I still can’t believe this argument is still going on. The seller was not being shady somebody would have bought this horse if Amos didn’t. She posted multiple videos showing bad behavior which to most of us is obviously PAIN related! If the buyer didn’t see that then that is on her regardless of what the seller say. If you are standing in front of a giraffe and the seller says it’s an elephant do you just believe her? And if you do not know the difference between those 2 animals bring somebody with you who does. This is no different then buying a used car you have to do your due diligence.
THANK YOU! I was thinking the same.
Agreed. I can’t say that it’s clear to me what the OP wants.
If it’s an apology for not returning a phone call, then be very, very plain that this is the goal.
Everything else about this horse and this sale is over and done with.
Buyer beware, caveat emptor.
Take a friend who won’t be awed by the gorgeous big flashy horse.
Get an extensive PPE, especially on a horse whose tail is an angry windmill at the canter, propping and stabbing his hinds and being all out of sorts.
Wash and repeat.
I very much hope the surgery is a success. He’s a big pretty thing and looks like he tries hard to get along with the requests he finds painful.
that’s even scarier if she truly believed that!
I’ve bought two horses from Jess and know at least a dozen others who have also bought from her. All exactly as represented, all vetted to the buyers satisfaction – ranging from not at all to xraying everything. This buyer lied right at the start – said she had a trainer and a program for a horse Jess clearly said needed one and she didn’t. Her credibility is zero.
Sorry you have to deal with this Jess.

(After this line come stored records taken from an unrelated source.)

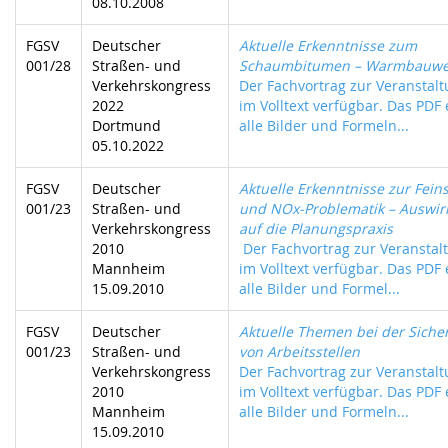
08.10.2008
FGSV
Deutscher
Aktuelle Erkenntnisse zum
001/28
Straßen- und
Schaumbitumen – Warmbauwe
Verkehrskongress
Der Fachvortrag zur Veranstalt
2022
im Volltext verfügbar. Das PDF 
Dortmund
alle Bilder und Formeln...
05.10.2022
FGSV
Deutscher
Aktuelle Erkenntnisse zur Fein
001/23
Straßen- und
und NOx-Problematik – Auswi
Verkehrskongress
auf die Planungspraxis
2010
Der Fachvortrag zur Veranstalt
Mannheim
im Volltext verfügbar. Das PDF 
15.09.2010
alle Bilder und Formel...
FGSV
Deutscher
Aktuelle Themen bei der Siche
001/23
Straßen- und
von Arbeitsstellen
Verkehrskongress
Der Fachvortrag zur Veranstalt
2010
im Volltext verfügbar. Das PDF 
Mannheim
alle Bilder und Formeln...
15.09.2010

Sorry the horse ended up in a place I know you would not have knowingly put him if the buyer had been straight with you.
oh so now HSH blake has Kissing spine?
If he does, think about the amount of care and money that horse is getting pumped into him.
Us average ammies (ya know, the ones ruining the sport and horses ) don’t have $300 a day to spend on massage, PEMF, aquacisers etc etc.
We don’t have the resources to have our horses have body work done daily and before and after rides. I’m sure that matters.
Credibility is 0 on the person selling a pro ride to someone who hasn’t ridden in ten years (program or not) and riding an obviously LAME horse.